SELECTED EXTRACT |
=====

[Histonet] Cell Block preparation

Tony Henwood AnthonyH <@t> chw.edu.au
Tue May 29 18:51:38 CDT 2007


I have used both agar amd plasma clot preparations for IPX.

If the sample has been fixed in solution prior to cell block preparation
then I have often had to resort to agar cell block preparations. Also if
the sample has a high concentration of proteases eg bile fluid, then
often the plasma clot won't form.

IPXs can often be problematical in agar cell blocks, probably due to the
deleterious effect of the hot agar. Plasma Cell Blocks are definitely
more consistent

Regards

Tony Henwood JP, MSc, BAppSc, GradDipSysAnalys, CT(ASC)
Laboratory Manager & Senior Scientist
The Children's Hospital at Westmead,
Locked Bag 4001, Westmead, 2145, AUSTRALIA.

=====

(Camera intrinsics and pose data)
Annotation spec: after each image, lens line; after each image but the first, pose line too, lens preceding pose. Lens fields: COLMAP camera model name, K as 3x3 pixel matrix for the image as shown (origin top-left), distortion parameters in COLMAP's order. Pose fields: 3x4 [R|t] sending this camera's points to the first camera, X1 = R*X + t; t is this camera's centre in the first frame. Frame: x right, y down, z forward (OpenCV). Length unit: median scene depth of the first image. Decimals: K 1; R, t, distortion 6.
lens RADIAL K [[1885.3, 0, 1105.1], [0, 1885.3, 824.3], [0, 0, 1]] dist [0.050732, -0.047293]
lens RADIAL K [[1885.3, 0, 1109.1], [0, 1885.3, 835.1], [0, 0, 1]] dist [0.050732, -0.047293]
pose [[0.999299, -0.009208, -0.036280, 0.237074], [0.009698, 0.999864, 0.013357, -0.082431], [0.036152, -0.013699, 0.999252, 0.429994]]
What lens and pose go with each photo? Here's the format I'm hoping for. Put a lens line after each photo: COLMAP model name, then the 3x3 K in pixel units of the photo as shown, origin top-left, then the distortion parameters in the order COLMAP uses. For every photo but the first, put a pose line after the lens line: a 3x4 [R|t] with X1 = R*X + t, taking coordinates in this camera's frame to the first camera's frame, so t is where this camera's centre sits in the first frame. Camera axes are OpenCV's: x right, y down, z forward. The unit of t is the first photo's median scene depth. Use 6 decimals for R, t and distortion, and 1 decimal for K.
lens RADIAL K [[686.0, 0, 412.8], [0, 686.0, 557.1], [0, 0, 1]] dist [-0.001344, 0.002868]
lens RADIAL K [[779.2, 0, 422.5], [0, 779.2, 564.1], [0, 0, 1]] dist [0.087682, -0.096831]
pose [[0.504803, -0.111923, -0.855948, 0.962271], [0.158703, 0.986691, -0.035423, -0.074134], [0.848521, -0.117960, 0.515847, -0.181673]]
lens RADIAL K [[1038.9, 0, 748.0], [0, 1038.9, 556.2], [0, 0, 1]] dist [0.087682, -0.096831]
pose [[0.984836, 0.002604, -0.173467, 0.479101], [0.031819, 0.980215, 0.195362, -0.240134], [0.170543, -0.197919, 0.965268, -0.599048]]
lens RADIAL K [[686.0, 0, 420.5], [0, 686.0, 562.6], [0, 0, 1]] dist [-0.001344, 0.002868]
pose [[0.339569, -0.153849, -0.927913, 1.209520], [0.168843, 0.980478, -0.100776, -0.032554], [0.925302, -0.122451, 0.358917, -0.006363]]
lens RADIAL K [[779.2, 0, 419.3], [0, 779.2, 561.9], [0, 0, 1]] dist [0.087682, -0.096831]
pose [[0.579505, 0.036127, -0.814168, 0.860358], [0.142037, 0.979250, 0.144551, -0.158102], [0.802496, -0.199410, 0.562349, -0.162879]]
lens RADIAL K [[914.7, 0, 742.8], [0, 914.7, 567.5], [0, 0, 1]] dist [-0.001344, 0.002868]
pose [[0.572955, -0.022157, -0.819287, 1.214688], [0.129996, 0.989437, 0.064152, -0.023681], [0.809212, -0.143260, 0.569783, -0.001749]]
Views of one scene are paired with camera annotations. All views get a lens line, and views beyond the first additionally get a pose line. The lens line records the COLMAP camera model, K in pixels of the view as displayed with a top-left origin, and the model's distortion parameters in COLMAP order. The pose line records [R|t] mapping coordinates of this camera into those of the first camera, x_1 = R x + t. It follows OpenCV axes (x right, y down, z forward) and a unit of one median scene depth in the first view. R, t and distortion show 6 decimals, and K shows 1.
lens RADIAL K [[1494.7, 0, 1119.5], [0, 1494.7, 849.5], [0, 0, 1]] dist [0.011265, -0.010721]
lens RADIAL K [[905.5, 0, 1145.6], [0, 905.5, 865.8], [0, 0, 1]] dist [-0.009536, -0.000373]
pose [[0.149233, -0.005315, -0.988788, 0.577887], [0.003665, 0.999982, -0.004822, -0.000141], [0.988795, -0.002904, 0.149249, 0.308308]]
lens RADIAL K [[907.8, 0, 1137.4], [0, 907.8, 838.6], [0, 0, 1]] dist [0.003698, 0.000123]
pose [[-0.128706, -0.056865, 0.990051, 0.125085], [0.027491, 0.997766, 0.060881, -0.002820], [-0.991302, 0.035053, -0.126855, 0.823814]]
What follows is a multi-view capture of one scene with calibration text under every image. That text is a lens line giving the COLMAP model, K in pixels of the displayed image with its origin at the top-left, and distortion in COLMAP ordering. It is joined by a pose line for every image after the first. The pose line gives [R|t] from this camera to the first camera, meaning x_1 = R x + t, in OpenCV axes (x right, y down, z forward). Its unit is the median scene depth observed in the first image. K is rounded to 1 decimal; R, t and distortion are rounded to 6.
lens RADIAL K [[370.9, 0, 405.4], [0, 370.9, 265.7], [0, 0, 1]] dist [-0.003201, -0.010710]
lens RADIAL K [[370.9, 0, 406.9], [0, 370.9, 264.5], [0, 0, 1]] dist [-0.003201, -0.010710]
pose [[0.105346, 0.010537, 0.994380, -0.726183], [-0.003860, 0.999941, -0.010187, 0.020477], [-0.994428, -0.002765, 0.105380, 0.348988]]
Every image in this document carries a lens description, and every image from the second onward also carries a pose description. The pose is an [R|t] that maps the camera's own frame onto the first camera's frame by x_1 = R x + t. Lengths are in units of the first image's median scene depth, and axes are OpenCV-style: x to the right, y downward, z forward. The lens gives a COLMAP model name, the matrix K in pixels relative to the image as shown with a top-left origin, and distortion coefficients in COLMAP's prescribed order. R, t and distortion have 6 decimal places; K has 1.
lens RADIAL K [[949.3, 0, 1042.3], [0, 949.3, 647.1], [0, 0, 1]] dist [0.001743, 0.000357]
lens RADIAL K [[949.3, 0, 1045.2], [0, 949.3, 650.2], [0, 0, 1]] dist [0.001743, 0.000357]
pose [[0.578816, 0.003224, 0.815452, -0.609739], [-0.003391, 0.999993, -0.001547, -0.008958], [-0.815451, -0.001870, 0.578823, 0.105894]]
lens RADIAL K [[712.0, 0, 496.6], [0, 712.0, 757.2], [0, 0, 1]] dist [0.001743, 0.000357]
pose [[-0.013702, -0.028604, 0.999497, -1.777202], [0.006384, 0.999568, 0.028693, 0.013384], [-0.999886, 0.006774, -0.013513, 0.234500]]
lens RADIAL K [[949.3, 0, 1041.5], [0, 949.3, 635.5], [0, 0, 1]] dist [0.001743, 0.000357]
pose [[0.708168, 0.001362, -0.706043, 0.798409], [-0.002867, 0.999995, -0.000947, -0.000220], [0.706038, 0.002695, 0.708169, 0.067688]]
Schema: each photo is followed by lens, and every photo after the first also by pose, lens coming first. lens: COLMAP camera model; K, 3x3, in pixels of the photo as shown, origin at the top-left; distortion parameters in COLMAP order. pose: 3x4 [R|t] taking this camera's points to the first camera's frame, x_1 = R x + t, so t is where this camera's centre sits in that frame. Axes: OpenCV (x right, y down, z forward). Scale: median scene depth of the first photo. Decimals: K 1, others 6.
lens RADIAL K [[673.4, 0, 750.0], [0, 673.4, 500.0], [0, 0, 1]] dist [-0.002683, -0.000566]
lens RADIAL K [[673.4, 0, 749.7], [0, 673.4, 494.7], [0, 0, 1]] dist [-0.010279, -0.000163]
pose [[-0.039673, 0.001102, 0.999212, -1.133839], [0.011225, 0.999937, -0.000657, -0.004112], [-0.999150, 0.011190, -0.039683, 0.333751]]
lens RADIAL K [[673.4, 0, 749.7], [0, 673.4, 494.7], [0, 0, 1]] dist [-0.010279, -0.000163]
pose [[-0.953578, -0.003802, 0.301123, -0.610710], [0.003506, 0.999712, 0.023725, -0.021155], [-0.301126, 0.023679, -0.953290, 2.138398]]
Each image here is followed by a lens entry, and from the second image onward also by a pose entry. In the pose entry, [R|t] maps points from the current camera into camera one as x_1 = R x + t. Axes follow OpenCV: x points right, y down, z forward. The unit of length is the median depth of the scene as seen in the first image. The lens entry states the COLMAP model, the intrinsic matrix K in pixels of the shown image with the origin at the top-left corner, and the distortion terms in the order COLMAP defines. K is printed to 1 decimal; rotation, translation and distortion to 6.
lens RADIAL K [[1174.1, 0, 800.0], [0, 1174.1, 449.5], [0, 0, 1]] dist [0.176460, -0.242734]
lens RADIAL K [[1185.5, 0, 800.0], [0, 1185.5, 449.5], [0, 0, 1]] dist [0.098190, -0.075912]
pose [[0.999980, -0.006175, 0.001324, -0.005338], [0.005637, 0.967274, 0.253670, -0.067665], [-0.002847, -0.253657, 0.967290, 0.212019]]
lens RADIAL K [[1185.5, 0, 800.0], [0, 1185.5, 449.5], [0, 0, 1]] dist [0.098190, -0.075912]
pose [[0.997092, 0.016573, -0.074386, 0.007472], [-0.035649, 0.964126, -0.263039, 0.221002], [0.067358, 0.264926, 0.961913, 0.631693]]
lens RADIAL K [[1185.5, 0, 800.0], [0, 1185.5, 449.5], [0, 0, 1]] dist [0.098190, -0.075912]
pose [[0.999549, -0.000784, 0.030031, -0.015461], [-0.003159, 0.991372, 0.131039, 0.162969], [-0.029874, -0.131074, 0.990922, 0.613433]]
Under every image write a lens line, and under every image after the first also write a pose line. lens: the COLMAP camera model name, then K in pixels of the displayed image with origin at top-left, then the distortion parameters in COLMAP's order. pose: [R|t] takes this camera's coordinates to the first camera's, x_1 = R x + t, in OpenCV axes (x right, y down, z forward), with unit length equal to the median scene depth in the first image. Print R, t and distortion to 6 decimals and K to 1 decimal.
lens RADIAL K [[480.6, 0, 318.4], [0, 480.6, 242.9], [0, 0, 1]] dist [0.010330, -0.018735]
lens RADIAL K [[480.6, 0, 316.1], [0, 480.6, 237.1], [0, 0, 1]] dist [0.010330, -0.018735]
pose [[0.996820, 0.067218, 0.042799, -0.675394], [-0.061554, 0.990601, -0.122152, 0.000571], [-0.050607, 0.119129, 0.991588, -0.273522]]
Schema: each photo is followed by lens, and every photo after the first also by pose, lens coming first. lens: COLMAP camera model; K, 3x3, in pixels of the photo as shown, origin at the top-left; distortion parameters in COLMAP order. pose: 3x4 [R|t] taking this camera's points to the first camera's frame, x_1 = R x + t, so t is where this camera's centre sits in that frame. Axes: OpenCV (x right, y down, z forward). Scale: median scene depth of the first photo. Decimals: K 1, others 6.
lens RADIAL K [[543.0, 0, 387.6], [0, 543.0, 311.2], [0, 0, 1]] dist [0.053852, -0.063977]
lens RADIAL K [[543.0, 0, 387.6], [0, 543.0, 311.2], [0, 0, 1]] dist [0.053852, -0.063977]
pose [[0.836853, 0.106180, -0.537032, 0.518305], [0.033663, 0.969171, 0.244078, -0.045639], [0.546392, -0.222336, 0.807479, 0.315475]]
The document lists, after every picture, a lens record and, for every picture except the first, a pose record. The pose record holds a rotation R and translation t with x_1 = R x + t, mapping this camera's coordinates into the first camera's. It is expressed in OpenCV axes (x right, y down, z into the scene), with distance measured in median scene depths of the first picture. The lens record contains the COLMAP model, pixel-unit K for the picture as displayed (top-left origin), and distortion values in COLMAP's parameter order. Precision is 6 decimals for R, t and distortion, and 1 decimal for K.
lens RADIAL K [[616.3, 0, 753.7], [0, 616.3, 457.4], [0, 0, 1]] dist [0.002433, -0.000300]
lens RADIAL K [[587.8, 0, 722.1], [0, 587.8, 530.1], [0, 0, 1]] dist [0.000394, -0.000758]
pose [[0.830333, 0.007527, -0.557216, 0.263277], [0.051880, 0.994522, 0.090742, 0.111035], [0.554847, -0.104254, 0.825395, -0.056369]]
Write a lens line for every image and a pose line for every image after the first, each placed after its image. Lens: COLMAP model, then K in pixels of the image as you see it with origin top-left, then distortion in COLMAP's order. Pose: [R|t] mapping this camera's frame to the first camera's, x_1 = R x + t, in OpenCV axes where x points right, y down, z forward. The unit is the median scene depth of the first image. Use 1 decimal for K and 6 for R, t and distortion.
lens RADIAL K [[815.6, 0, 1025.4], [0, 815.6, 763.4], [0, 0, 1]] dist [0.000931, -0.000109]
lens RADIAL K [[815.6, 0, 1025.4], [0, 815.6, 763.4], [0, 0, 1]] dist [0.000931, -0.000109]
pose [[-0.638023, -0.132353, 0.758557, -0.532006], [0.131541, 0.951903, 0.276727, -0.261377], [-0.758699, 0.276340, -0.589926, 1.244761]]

=====

TASK LIST |
a) Revise the part of the Histonet post that opens with the words containing "If the sample" and closes with "BAppSc, GradDipSysAnalys, CT(ASC)", replacing "hot agar" with "molten agar".
b) Answer these questions on the Histonet post:
(i) What is given as an example of a sample with a high concentration of proteases?
(ii) To what does the writer attribute the problems with IPXs in agar cell blocks?
(iii) What positions does the writer hold at The Children's Hospital at Westmead?

SOLUTIONS FOR EACH TASK |
a)
If the sample has been fixed in solution prior to cell block preparation
then I have often had to resort to agar cell block preparations. Also if
the sample has a high concentration of proteases eg bile fluid, then
often the plasma clot won't form.

IPXs can often be problematical in agar cell blocks, probably due to the
deleterious effect of the molten agar. Plasma Cell Blocks are definitely
more consistent

Regards

Tony Henwood JP, MSc, BAppSc, GradDipSysAnalys, CT(ASC)

b)
(i) Bile fluid.
(ii) Probably the deleterious effect of the hot agar.
(iii) Laboratory Manager and Senior Scientist.